Task> Can you render the lines of the records below as a Markdown table with the columns Row (a running number) and Entry (the line itself), skipping any blank lines? Begin at the line that contains "state / province: Guanacaste" and stop after the line that contains "state / province: Toliara".

-- Begin Records for this task --

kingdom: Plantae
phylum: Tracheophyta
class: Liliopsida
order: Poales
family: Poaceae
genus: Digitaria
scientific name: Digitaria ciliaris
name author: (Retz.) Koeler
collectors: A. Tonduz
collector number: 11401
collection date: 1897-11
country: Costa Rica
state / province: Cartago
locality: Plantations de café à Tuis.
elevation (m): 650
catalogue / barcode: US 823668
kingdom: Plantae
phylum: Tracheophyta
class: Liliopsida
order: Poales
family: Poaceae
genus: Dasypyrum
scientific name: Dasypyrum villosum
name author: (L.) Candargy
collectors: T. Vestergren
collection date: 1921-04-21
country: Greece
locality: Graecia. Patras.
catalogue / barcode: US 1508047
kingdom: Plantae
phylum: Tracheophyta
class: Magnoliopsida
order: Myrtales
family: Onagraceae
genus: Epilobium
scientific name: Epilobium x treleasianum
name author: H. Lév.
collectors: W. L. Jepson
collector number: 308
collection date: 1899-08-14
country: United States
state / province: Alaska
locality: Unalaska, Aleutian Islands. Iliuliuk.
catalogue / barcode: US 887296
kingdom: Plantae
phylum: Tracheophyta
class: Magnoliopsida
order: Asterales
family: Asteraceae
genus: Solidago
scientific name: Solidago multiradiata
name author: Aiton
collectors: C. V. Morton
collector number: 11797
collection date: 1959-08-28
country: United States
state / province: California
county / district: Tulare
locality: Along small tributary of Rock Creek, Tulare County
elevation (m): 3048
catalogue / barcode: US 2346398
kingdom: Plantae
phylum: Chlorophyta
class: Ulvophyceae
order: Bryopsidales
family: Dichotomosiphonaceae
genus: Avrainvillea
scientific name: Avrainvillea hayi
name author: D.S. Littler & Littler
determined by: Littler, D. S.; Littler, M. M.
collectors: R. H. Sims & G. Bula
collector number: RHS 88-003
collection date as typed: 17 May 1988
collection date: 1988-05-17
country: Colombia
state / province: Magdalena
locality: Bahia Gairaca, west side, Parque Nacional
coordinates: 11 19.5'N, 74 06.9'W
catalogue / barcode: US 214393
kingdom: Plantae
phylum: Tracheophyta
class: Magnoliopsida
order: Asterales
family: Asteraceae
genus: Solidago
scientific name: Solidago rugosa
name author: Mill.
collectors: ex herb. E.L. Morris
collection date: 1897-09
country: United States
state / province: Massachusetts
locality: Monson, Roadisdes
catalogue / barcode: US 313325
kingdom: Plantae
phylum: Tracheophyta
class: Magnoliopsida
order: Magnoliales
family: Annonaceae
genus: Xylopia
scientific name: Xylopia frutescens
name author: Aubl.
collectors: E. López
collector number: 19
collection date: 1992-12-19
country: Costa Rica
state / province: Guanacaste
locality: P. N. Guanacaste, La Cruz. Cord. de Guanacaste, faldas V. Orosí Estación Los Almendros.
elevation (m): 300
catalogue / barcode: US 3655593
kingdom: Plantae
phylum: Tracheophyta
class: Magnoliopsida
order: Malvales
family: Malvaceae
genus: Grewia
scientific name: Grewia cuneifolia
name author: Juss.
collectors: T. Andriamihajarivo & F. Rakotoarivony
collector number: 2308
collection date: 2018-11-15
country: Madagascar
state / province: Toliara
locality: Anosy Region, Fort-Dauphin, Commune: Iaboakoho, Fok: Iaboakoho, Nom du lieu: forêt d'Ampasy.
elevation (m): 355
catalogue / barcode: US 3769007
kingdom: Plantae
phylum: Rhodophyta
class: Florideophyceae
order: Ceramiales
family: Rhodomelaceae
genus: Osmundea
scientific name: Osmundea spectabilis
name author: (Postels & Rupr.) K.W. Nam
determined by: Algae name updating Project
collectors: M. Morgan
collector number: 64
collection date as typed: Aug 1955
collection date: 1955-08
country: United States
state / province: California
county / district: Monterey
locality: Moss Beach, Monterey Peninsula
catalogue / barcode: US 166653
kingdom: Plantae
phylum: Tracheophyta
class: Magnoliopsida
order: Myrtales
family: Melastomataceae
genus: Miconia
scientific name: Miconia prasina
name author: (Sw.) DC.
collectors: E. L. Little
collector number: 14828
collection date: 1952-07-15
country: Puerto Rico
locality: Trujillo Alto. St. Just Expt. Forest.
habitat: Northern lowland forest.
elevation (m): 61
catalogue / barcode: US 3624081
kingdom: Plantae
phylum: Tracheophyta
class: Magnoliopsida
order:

-- End Records for this task --

Completed task>
| Row | Entry |
|---|---|
| 1 | state / province: Guanacaste |
| 2 | locality: P. N. Guanacaste, La Cruz. Cord. de Guanacaste, faldas V. Orosí Estación Los Almendros. |
| 3 | elevation (m): 300 |
| 4 | catalogue / barcode: US 3655593 |
| 5 | kingdom: Plantae |
| 6 | phylum: Tracheophyta |
| 7 | class: Magnoliopsida |
| 8 | order: Malvales |
| 9 | family: Malvaceae |
| 10 | genus: Grewia |
| 11 | scientific name: Grewia cuneifolia |
| 12 | name author: Juss. |
| 13 | collectors: T. Andriamihajarivo & F. Rakotoarivony |
| 14 | collector number: 2308 |
| 15 | collection date: 2018-11-15 |
| 16 | country: Madagascar |
| 17 | state / province: Toliara |